Michel Rabagliati et Paul, son double de papier, déprimaient ; réjouissez-vous, ils sont enfin de retour… sur une île (presque) déserte !
Nous n’avions plus de nouvelles de notre vieil ami depuis Paul à la maison (2019). Il nous manquait. Souvenez-vous, à l’approche de la soixantaine, Paul traversait une mauvaise passe, avec, coup sur coup : son divorce, la mort de ses parents, le départ de Rose, sa fille unique, et la brouille avec sa sœur. Même si, au même moment, ses livres obtenaient une véritable reconnaissance internationale, Paul restait seul.
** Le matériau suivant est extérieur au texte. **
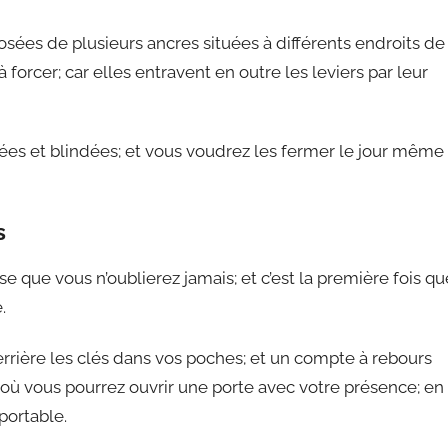
sées de plusieurs ancres situées à différents endroits de
à forcer; car elles entravent en outre les leviers par leur
ées et blindées; et vous voudrez les fermer le jour même
s
ose que vous n’oublierez jamais; et c’est la première fois qu
.
errière les clés dans vos poches; et un compte à rebours
où vous pourrez ouvrir une porte avec votre présence; en
portable.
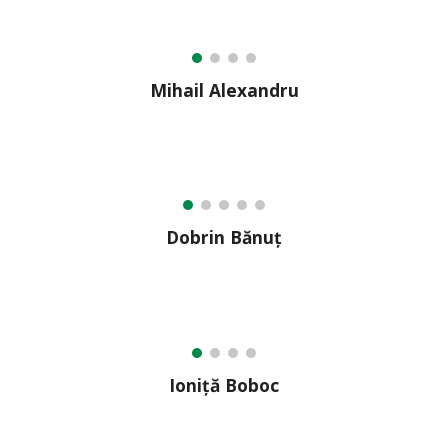
Mihail Alexandru
Dobrin Bănuț
Ioniță Boboc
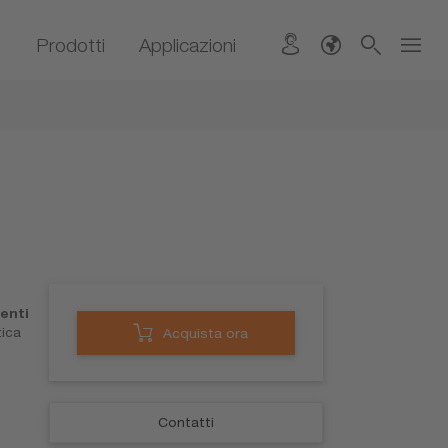
Prodotti
Applicazioni
enti
tica
Acquista ora
Contatti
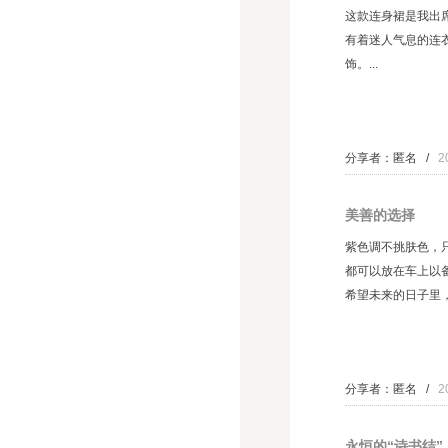
这款连身裙是我出
有着迷人气息的连
饰。...
分享者：匿名 /
2
美善的选择
紫色调不挑肤色，
都可以放在车上以备
希望未来的日子里，
分享者：匿名 /
2
永恒的“诗书结”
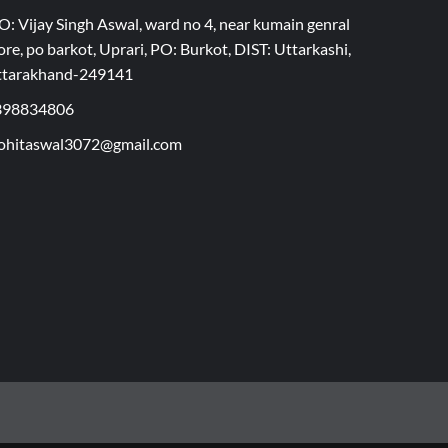
O: Vijay Singh Aswal, ward no 4, near kumain genral
ore, po barkot, Uprari, PO: Burkot, DIST: Uttarkashi,
ttarakhand-249141
398834806
hitaswal3072@gmail.com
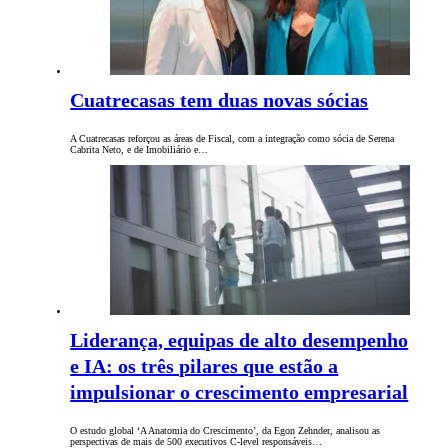
Cuatrecasas tem duas novas sócias
A Cuatrecasas reforçou as áreas de Fiscal, com a integração como sócia de Serena
Cabrita Neto, e de Imobiliário e…
Liderança, equipas de alto desempenho
e IA: os três pilares que estão a
impulsionar o crescimento empresarial
O estudo global ‘A Anatomia do Crescimento’, da Egon Zehnder, analisou as
perspectivas de mais de 500 executivos C-level responsáveis…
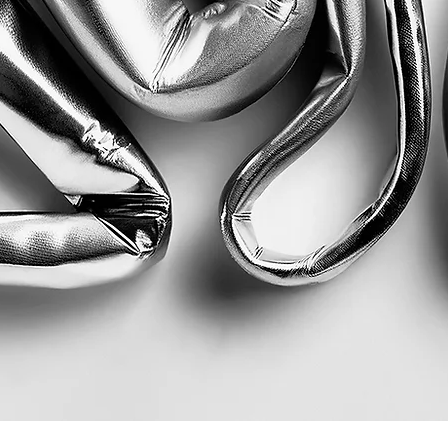
Quick View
Paul déprimait.
Michel Rabagliati est un maître incontesté de l’autofiction dessinée. Paul est son double. Paul est son unique héros. Ne lui a-t-il pas consacré une dizaine d’ouvrages depuis 1999 ?
Il nous revient enfin avec ce très beau livre, qui, à notre grande surprise, prend un format différent. Il abandonne la bande dessinée pour nous proposer un roman (largement et richement) illustré.
Attention, Paul n’a pas changé. La plume de Rabagliati est toujours simple, sincère et alerte. Son alter ego Paul est toujours émouvant, nostalgique et, faussement, fragile. Seule la forme a changé. Une question demeure : est-ce pour ménager son ancienne capsulite ou, plus simplement, pour innover, pour retrouver le plaisir de la création ? Probablement, un peu des deux. Il troque donc sa ligne claire habituelle, semi réaliste, et reconnaissable entre toutes, pour un crayonné beaucoup plus fin, notamment sur ses paysages. Il reconnaît s’être inspiré des gravures du père Henri Nouvel, un missionnaire jésuite et peintre animalier originaire de l’Hérault né en 1621, dont les œuvres ornent les têtes de chapitre. Le résultat est très réussi et suranné, ou, plutôt, intemporel.
À l’été 2017, Paul loue avec Rose un chalet sur l’île Verte, dans le Bas-Saint-Laurent. Pour Paul, ce sont ces premières vacances père-fille. Ensemble, ils reviennent sur les lieux d’anciens séjours plus heureux. Ce moment vécu au milieu d’une nature préservée va être l’occasion de se reposer, de se ressourcer, puis, apaisé, d’oser aller vers de nouvelles rencontres. Michel va mieux et il nous partage sa joie : la vie est belle ! Un livre indispensable.